The Need to Know About A Detached Retina
Retinal detachment is a serious medical emergency that can result in full and permanent vision loss in the affected eye if left untreated.
This happens when the retina, which is the light-sensitive layer of tissue that lines the back of the eye, separates from its original position. This can happen without warning, can lead to a sudden loss of vision in your eye, and is difficult to prevent. However, there are some precautions you can take and some symptoms to look out for.
Types of Retinal Detachment
A Retinal Detachment can be classified in 3 different categories:
Rhegmatogenous: This type of retinal detachment occurs when you have a tear in your retina. This is the most common form of retinal detachment and generally is caused by the natural aging process. As we age, the gel-like fluid (vitreous) within our eye can decrease causing it to pull on your retina which can eventually cause it to tear. When the retina tears, that fluid can begin to leak through, making its way behind the retina, thus forcing the retina to detach from the inner back of the eyeball.
Tractional: Tractional retinal detachment is often caused by diabetes. If you have been diagnosed with diabetes, your high blood sugar can cause the blood vessels in your eye to become damaged and cause scarring of your retina. If the scar eventually becomes larger, it can gradually pull at the retina and cause it to detach from the back of the eyeball.
Exudative: This type of retinal detachment occurs without any retinal tears or scars from fluid building up and becoming trapped behind the retina. As the fluid builds up, it forces the retina out of position, eventually causing it to detach. This category of detachment is often caused by swelling in the back of the eye or leaking blood vessels, which can be caused by injury, an eye tumor, age-related macular degeneration (AMD), and inflammation.

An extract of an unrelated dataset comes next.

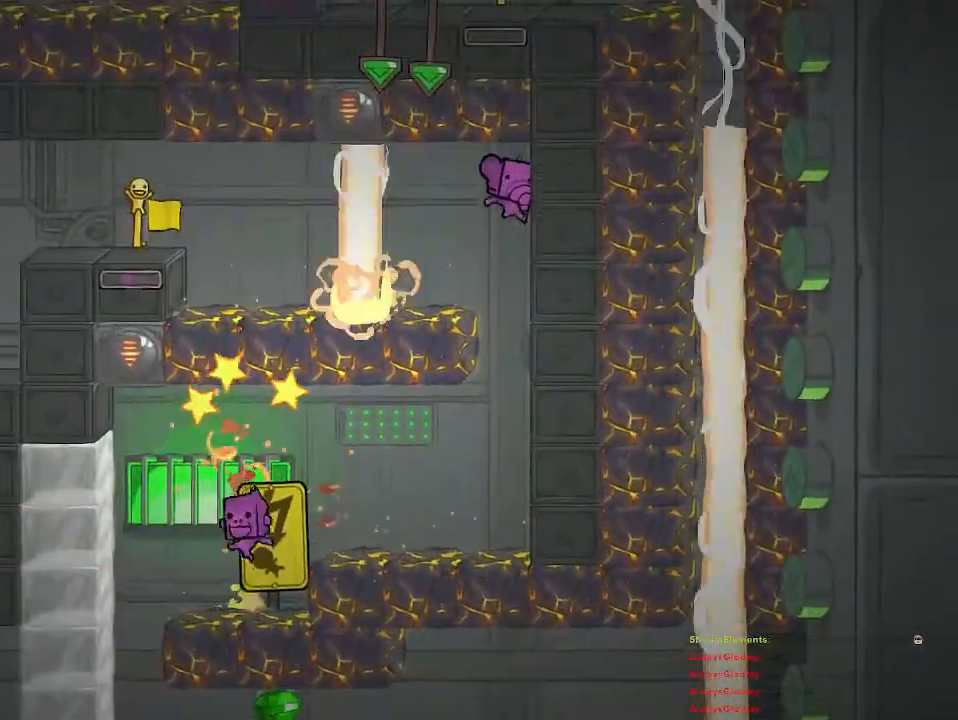
{"buttons": [], "left_stick": "left", "right_stick": "center", "events": [[333, "left_stick", "left"]]}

Risk Factors for Retinal Detachment
Some people are at a higher risk to experience retinal detachment. Knowing these factors and recognizing your potential risk means you’ll be more likely to recognize the symptoms and get in touch with a retina specialist sooner rather than later. These risk factors include:
Family history of retinal detachments
History of previous retinal detachment
History of severe eye injury
History of eye surgery
Other eye conditions, such as uveitis
Being over 50
Recognizing the Signs of Retinal Detachment
Although this is something that can happen very suddenly, there are also warning signs. Keep an eye out for new or worsening symptoms such as:
A sudden surge in new eye floaters in your vision
A veil of darkness over your vision
If you begin to experience any of the symptoms listed above it is important you reach out to your ophthalmologist or get in touch with a retina specialist, especially if you have one or more risk factors for retinal detachment. The longer you wait, the more severe your situation can grow.